The aspect of the experiment that has attracted the most
media attention involves his wife, Irina, who has agreed
to receive an identical implant – assuming Kevin’s
initial experience with the implant goes OK. Man and wife
will then directly share electricity, nervous system to
nervous system. If he feels angry and tensed up, and passes
the corresponding electrical signals to her, will she feel
the same thing?
One British tabloid labeled this new implant a "love
chip" – the kind of publicity that Warwick seems
to love, but causes grimaces on the faces of bionics researchers
and others working in more traditional cyborg-tech domains.
But, media hound though he indisputably is, Warwick is still
a scientist at heart, and so he had to correct the love-chip
idea. “Emotions such as anger, shock and excitement
can be investigated because distinct signals are apparent,”
he clarified. “[M]ore obtuse emotions such as love
we will not be tackling directly.”
Not yet, at any rate. Not with computer sensors hooked up
to the arm. To master love you may need the holy grail of
cyborgization -- the fabled cranial jack, the two-way link
from the computer to the brain.
In any case, he makes no bones about what he sees for the
future. When asked who’s going to be running the show
in 2100, his reply was: first AI programs, then cyborgs,
then humans.
But as usual with advanced technology, the scary aspects
are offset by the humanitarian aspects, which go far beyond
assisting the disabled. “What,” Warwick asks,
“if we could develop signals to counteract pain?”
Or, perhaps, deliver pleasure? A lucrative future business
to say the least.

Cyborgization
now is primitive. Just like airplanes were in the time of
the Wright Brothers, when various pundits declared: “Sure,
you’ve made a plane fly, but you’ll never make
one fly as fast as a car can drive.” But neither neuroscience
nor computer technology and microminiaturization show any
sign of slowing down. Rather, they’re speeding up.
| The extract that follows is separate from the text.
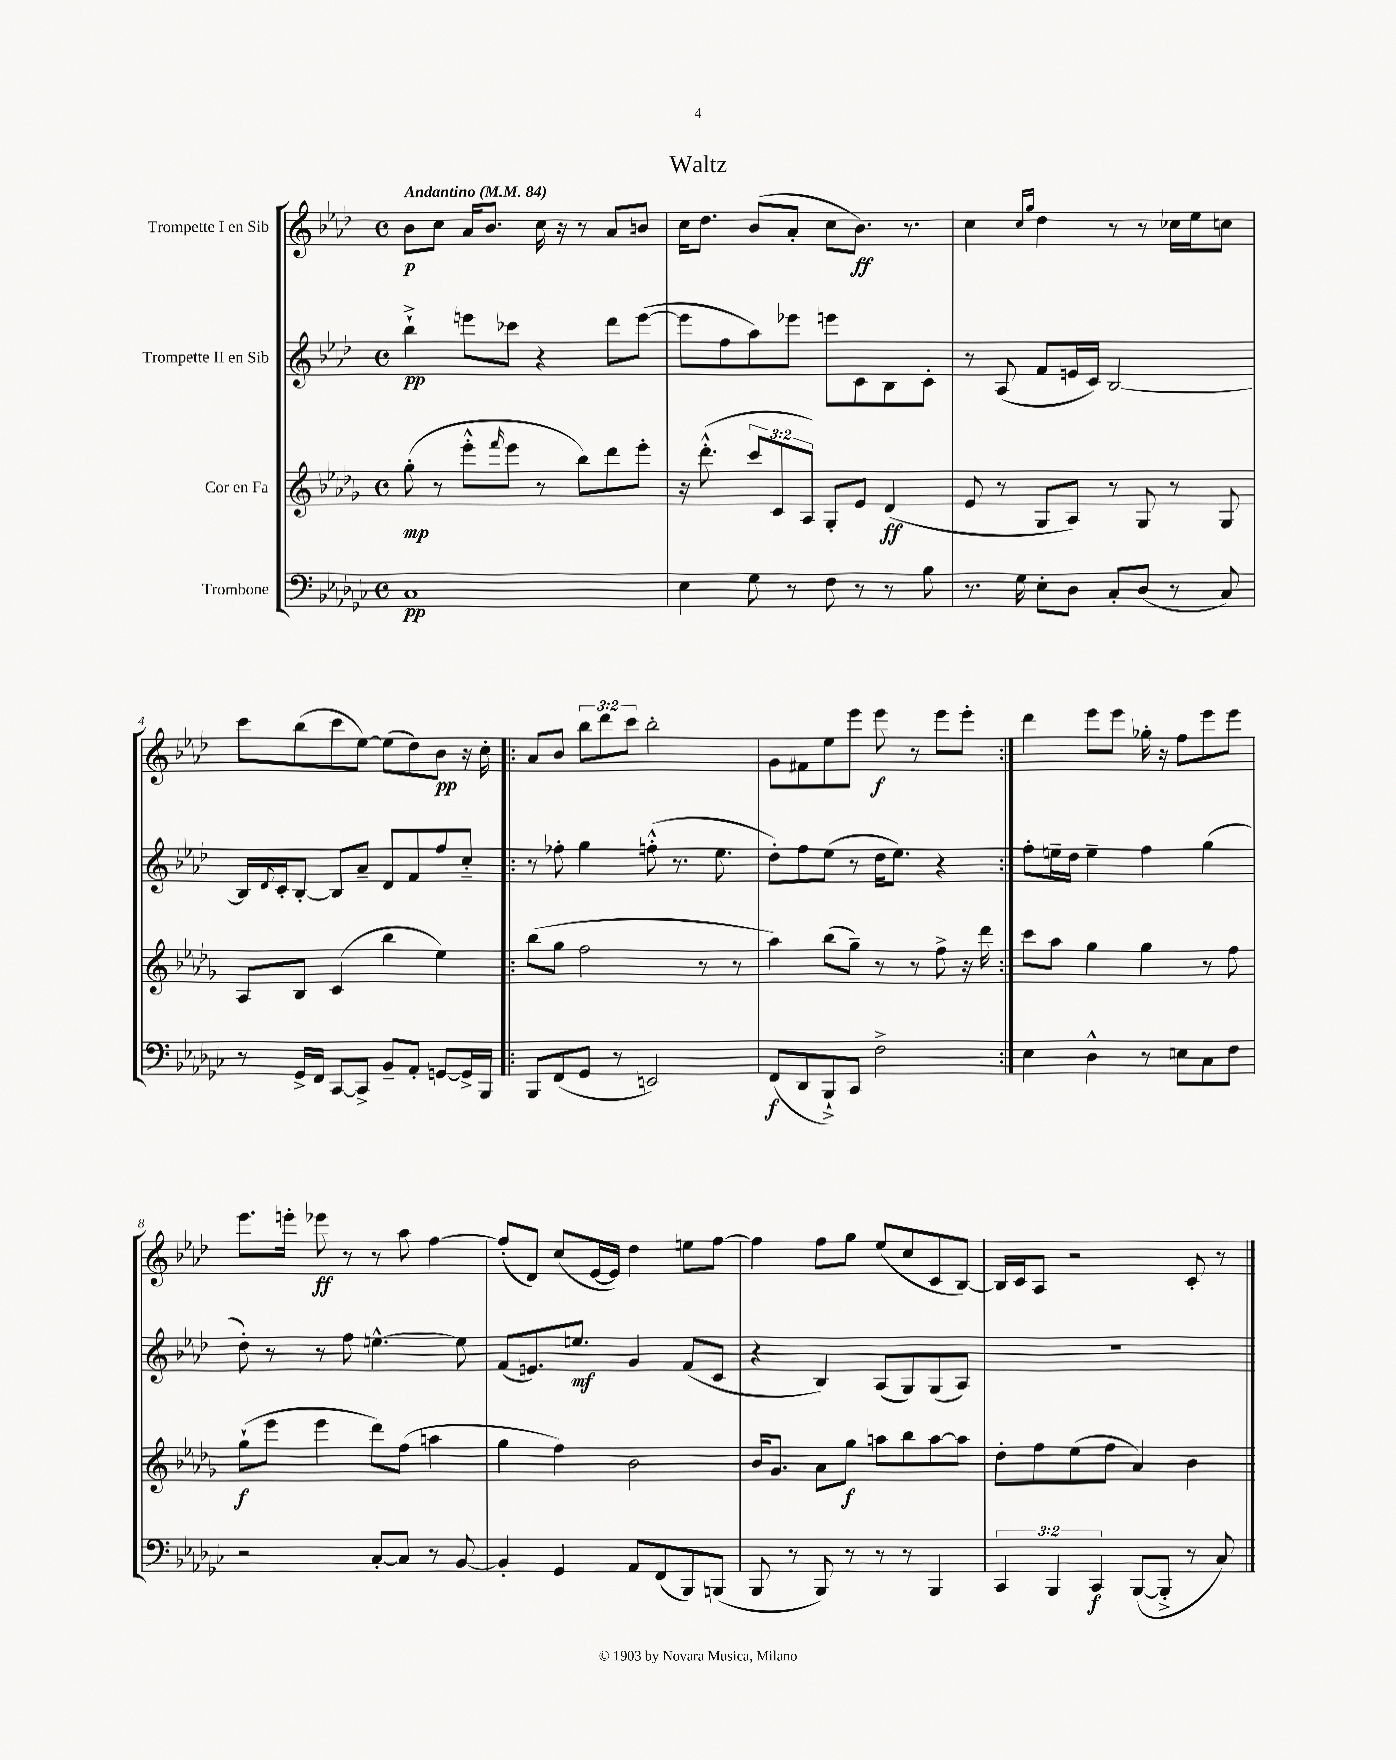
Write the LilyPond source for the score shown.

As cyborg technology advances, more and more techno-conservatives
will rise up in arms with ethical complaints. But who can
really complain about giving sight to the blind, giving
hearing to the deaf, creating bionic arms and legs, giving
communication skills to the horribly disabled who can’t
communicate in any other way, allowing paraplegics or quadriplegics
to control their bodies again? The research will get done
because of the tremendous humanitarian applications. And
then the Kevin Warwicks of the world – more and more
of them as time goes on, adults who as kids spent endless
hours watching cyborgs on Cartoon Network – will put
the technology to use in other ways, ways that will make
the techno-conservatives very uncomfortable.
There seems little doubt that eventually nearly every human
being will be linked in directly with one or more electronic
devices. And if the interfacing isn’t as smooth as
one would like, may this not eventually be solved by genetic
engineering? Why not tailor a new generation of humans for
easier human-computer integration? Why keep operating on
people to insert chips into their brains, when you can genetically
engineer people who have nice handy chip ports on the backs
of their head? If some people have trouble harmonizing their
thought processes with the calculational processes of their
digital symbiotic partner, then what’s the solution?
You can improve the digital half of the equation, but why
not also the human half? Human thought processes can be
genetically re-engineered to make more natural use of onboard
calculators, computers, and petabyte in-brain memory modules.
Oh brave new world, that has such cyborgs in it?